Work instruction: Lines before the one containing "2nd Main Road</textPath></text>" are left out; copy that line and every later line through the end of the data exactly.

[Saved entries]
◆ ◆ ◆ ◆ ◆
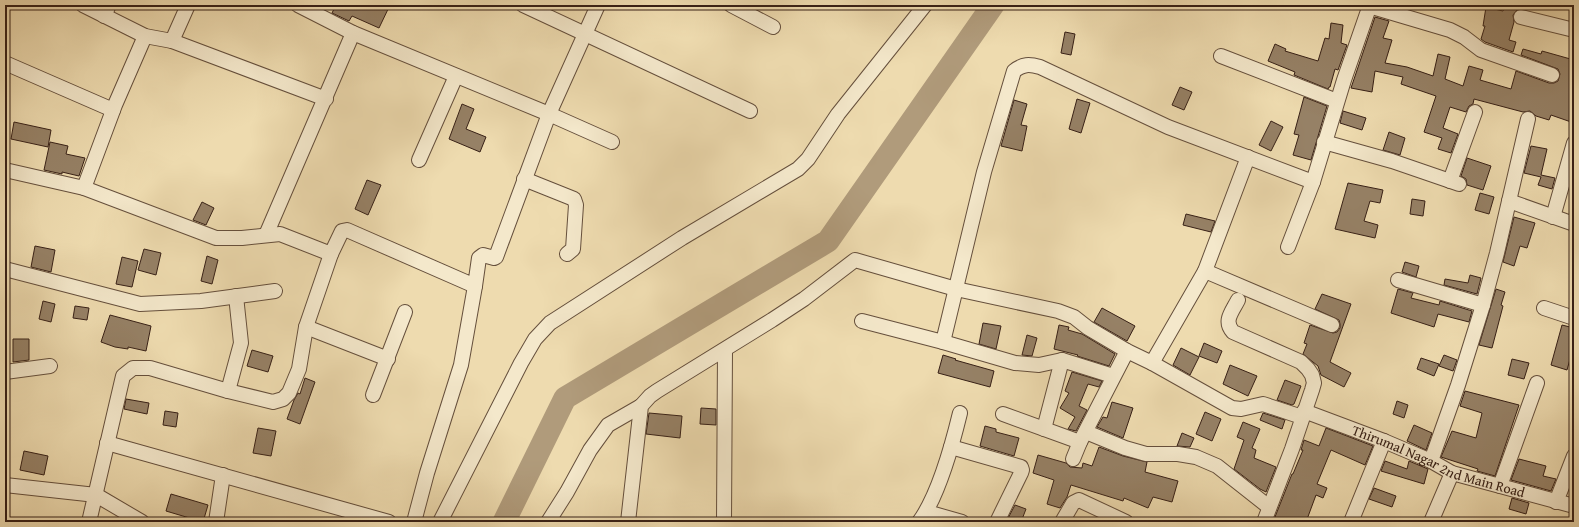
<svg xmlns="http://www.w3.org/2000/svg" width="1579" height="527" font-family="'Gentium Book Plus',serif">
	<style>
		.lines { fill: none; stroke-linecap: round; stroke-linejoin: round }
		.river { stroke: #b09b7b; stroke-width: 23 }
		.building { fill: #968166; stroke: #372016 }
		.minor-casing { stroke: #654f3c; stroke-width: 16 }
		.minor { stroke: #f4e8cb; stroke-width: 14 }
		.labels { text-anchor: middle; stroke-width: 3; stroke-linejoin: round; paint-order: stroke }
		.street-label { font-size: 14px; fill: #372016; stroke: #f4e8cb }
	</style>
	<rect width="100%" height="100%" fill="#eedbaf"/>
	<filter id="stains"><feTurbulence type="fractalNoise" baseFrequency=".005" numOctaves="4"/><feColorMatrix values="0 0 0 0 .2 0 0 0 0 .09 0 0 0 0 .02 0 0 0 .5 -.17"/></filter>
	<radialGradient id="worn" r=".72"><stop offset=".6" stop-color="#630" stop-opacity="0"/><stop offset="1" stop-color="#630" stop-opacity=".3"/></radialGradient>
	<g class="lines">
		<!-- river -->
		<polyline class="river" points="504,522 565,398 828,241 993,5"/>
	</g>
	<!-- building -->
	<g class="building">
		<polygon points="330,5 390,5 379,28 352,16 349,21 332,13 335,7"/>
		<polygon points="1505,6 1517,10 1513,15 1514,22 1509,40 1516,42 1513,52 1485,42 1481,39 1485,26 1483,26 1486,7 1503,11"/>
		<polygon points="1375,17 1389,21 1383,38 1392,40 1385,63 1407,67 1433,76 1438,54 1450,57 1445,79 1463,86 1469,66 1483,70 1480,80 1511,89 1516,71 1549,83 1554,83 1558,81 1560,74 1558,69 1521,55 1523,49 1541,54 1542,51 1574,60 1574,123 1551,115 1549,120 1536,116 1530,111 1523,112 1474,99 1473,104 1469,106 1466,112 1450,107 1443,128 1458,134 1451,153 1438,149 1442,138 1424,132 1436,96 1401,84 1403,77 1375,71 1372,92 1351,88"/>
		<polygon points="1331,23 1343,25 1341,43 1347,45 1338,70 1335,69 1330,87 1329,87 1328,89 1294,75 1295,72 1268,61 1275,44 1286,49 1285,51 1318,61 1325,38 1329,39"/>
		<polygon points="1065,32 1075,34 1071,55 1061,53"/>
		<polygon points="1180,87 1192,92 1184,110 1172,105"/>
		<polygon points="1304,97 1327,106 1311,160 1293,155 1299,135 1294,134"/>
		<polygon points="1077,99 1090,103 1081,133 1069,129"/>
		<polygon points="1014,100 1027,104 1021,125 1027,126 1022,151 1001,146"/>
		<polygon points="462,104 474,109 466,129 486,137 480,152 449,139"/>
		<polygon points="1343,111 1366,118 1362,130 1340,123"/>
		<polygon points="1271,121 1283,127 1271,151 1259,145"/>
		<polygon points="14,122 51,130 48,147 11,139"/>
		<polygon points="1389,132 1405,138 1400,155 1383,150"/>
		<polygon points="50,142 68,146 66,154 85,158 79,176 62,172 62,174 44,170"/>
		<polygon points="1531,146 1547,149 1541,175 1555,178 1552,189 1538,185 1541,177 1524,173"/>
		<polygon points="1467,158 1491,166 1483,190 1467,185 1466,179 1461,176"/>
		<polygon points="367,180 381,185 368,215 355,209"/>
		<polygon points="1348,183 1383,190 1380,203 1370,201 1364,221 1378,225 1375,238 1335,229"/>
		<polygon points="1480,193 1494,197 1489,214 1475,210"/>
		<polygon points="1412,199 1425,201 1423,216 1410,214"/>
		<polygon points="202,202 214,208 206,225 193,220"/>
		<polygon points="1186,214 1215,221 1211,232 1183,225"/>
		<polygon points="1514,217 1535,223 1527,248 1520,246 1514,266 1503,262"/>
		<polygon points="35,246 55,250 51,272 31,267"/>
		<polygon points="144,249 161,253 156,275 138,270"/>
		<polygon points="207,256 218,260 212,284 201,281"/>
		<polygon points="122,257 138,261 132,287 116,284"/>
		<polygon points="1405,262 1419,266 1416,277 1402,272"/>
		<polygon points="1470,275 1481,278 1477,294 1444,285 1445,279 1468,283"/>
		<polygon points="1398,289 1413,293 1411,298 1439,305 1440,301 1472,311 1469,322 1438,314 1434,327 1391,313"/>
		<polygon points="1496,289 1505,292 1501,305 1503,306 1492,348 1479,345"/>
		<polygon points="1322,294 1351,304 1330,362 1351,373 1344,387 1321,375 1318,366 1303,354 1307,344 1304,343 1310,325 1333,333 1337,332 1340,328 1340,324 1339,320 1315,309"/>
		<polygon points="43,301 55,304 51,322 39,319"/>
		<polygon points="75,306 89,308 87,320 73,318"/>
		<polygon points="1102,308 1135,326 1127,341 1094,322"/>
		<polygon points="110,315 151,326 146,351 128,347 128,349 115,347 101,342"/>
		<polygon points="983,323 1001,326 996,349 979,344"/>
		<polygon points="1059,325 1069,327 1068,330 1082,334 1115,354 1109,366 1077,356 1078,355 1054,349"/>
		<polygon points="1562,325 1574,328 1574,345 1567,370 1551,365"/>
		<polygon points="1027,335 1037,338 1032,356 1022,355"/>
		<polygon points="13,339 29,339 29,360 13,362"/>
		<polygon points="1204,343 1222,351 1217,363 1199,356"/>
		<polygon points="1181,348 1199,357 1190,375 1173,365"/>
		<polygon points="252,350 273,356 268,372 247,366"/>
		<polygon points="943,355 956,359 955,360 994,371 990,387 938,373"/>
		<polygon points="1444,355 1457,360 1453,371 1439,366"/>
		<polygon points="1421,358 1439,364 1434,376 1417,369"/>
		<polygon points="1512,359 1529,363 1524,379 1508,375"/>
		<polygon points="1230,365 1257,376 1248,396 1223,384"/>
		<polygon points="1072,372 1102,381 1099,387 1088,384 1079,406 1087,410 1076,431 1068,429 1075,417 1060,408 1069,393 1065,391"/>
		<polygon points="305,378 315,382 300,424 287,419 294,400 298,393 300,394"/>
		<polygon points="1285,380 1301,386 1294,404 1292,405 1277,400"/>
		<polygon points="1465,391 1519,405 1495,476 1477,471 1478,469 1441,457 1452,431 1476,438 1482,413 1460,406"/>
		<polygon points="126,399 149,403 147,414 124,409"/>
		<polygon points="1397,401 1408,405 1404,418 1393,414"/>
		<polygon points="1112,402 1133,408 1123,438 1097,427 1103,417 1107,418"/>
		<polygon points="701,408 716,409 716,425 700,424"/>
		<polygon points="165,411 178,413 176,427 163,425"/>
		<polygon points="1205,412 1221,419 1212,441 1196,434"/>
		<polygon points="649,413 682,416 680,438 646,434"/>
		<polygon points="1263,413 1285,420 1282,429 1260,420"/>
		<polygon points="1243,422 1260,429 1252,448 1256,450 1254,458 1276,467 1266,492 1260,489 1234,469 1244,440 1237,437"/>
		<polygon points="1414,425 1432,433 1426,450 1407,441"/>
		<polygon points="985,426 996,429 996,432 1019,438 1014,456 980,446"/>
		<polygon points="258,428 276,431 271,456 253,453"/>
		<polygon points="1326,428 1373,446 1365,465 1331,450 1317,484 1327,488 1323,498 1316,495 1306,522 1273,522 1292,474 1293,474 1303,450 1301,450 1304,440 1319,446"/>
		<polygon points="1182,433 1194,438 1190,447 1177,446"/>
		<polygon points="1099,447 1123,456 1147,462 1145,472 1178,481 1172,502 1153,497 1148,508 1124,498 1123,501 1071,485 1067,497 1060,508 1047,504 1054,480 1033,473 1038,455 1066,463 1070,467 1082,468 1083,463 1092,466"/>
		<polygon points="24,451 48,456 44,475 20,470"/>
		<polygon points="1519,459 1546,466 1543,476 1556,479 1551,491 1511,480"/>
		<polygon points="1385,461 1407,469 1409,461 1428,469 1424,484 1381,471"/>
		<polygon points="1374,488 1396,496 1392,507 1369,499"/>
		<polygon points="171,494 208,505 203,522 166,511"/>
		<polygon points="1512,498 1529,503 1526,514 1509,509"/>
		<polygon points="1015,505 1026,509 1021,522 1006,522"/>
	</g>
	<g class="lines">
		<!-- minor casing -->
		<g class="minor-casing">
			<g id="minor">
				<polyline points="83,5 145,36 172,41 326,99"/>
				<polyline points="298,5 353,33 549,114 612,142"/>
				<polyline points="523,5 750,111"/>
				<polyline points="731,5 773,27"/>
				<polyline points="1369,6 1450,30 1464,37 1481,50 1552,75"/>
				<polyline points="104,16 109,5"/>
				<polyline points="1521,17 1574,30"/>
				<polyline points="172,41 188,5"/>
				<polyline points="1221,56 1337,101"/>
				<polyline points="5,63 113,110"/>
				<polyline points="1324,142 1392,161 1459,184"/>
				<polyline points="419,160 456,76"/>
				<polyline points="5,170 84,188 216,238 242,238 280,234 331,254 342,231 347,230 475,286 479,258 483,255 494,258 496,257 549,114 598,5"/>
				<polyline points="524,179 574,199 576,205 573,249 567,254"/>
				<polyline points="1450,181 1475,112"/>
				<polyline points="84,188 115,105 145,36"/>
				<polyline points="1509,201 1574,224"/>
				<polyline points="1553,217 1574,143"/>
				<polyline points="266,235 353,33"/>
				<polyline points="1288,247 1313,182 1344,80 1370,5"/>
				<polyline points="5,269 140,304 201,301 275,291"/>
				<polyline points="1205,271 1332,325"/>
				<polyline points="1398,280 1483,305"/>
				<path d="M 1238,300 C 1232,312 1223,321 1233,332 L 1301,362 L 1308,369 L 1312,375 L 1314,383 L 1312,390 L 1292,449 L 1264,522"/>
				<polyline points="1544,308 1574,318"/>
				<polyline points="862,321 943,342 1015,363 1039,365 1062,360 1113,376"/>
				<polyline points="306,327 388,359"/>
				<path d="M 943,342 L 984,172 L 1014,71 C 1023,64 1029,64 1040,67 L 1168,127 L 1313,182"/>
				<polyline points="1152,363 1205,271 1248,157"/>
				<polyline points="5,372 50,366"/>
				<polyline points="228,391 241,343 236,296"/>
				<polyline points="373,395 405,312"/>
				<path id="s1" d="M 1304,411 L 1384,441 L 1431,461 L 1452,473 L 1574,506"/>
				<polyline points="1003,414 1080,442"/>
				<polyline points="1044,429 1062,360"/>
				<polyline points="1086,432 1125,448 1146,454 1178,454 1196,457 1217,466 1269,507"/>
				<polyline points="107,443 389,522"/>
				<polyline points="951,447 1021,467 1022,470 1021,473 997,522"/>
				<polyline points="1073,459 1080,442 1127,351"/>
				<polyline points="1431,461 1458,385 1483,305 1497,253 1528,119"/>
				<polyline points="5,485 96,495 142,522"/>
				<polyline points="1500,486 1537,383"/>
				<polyline points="1556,502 1574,456"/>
				<polyline points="927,512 962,522"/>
				<polyline points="89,522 123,376 133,368 150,368 228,391 273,402 283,399 289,393 299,369 306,327 331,254"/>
				<polyline points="216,522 223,475"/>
				<polyline points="414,522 427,473 461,365 475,286"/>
				<polyline points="440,522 521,363 535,339 550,323 682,238 798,169 808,159 838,114 925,5"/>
				<polyline points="548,522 567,492 590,450 608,425 641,406"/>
				<polyline points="628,522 641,406 650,396 657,391 772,320 804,299 855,260 956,289 1058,311 1074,317 1088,328 1127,351 1152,363 1232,408 1241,409 1263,404 1302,417"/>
				<polyline points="724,522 725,350"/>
				<path d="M 919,522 C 939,495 952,446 960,413"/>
				<polyline points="1062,522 1073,503 1079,500 1126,522"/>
				<polyline points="1351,522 1384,441"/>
				<polyline points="1431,522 1452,473"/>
			</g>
		</g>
		<!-- minor -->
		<use href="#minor" class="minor"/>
	</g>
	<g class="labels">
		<!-- street labels -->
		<g class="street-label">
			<text dy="5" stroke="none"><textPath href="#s1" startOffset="144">Thirumal Nagar 2nd Main Road</textPath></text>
		</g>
	</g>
	<!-- margin -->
	<rect width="1579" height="527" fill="none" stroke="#eedbaf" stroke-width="20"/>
	<rect x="6" y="6" width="1567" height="515" fill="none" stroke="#372016" stroke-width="2"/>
	<rect x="10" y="10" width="1559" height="507" fill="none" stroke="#372016"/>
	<rect width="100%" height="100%" filter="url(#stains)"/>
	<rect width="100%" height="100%" fill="url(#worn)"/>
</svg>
◆ ◆ ◆ ◆ ◆
Written reply:
			<text dy="5" stroke="none"><textPath href="#s1" startOffset="144">Thirumal Nagar 2nd Main Road</textPath></text>
		</g>
	</g>
	<!-- margin -->
	<rect width="1579" height="527" fill="none" stroke="#eedbaf" stroke-width="20"/>
	<rect x="6" y="6" width="1567" height="515" fill="none" stroke="#372016" stroke-width="2"/>
	<rect x="10" y="10" width="1559" height="507" fill="none" stroke="#372016"/>
	<rect width="100%" height="100%" filter="url(#stains)"/>
	<rect width="100%" height="100%" fill="url(#worn)"/>
</svg>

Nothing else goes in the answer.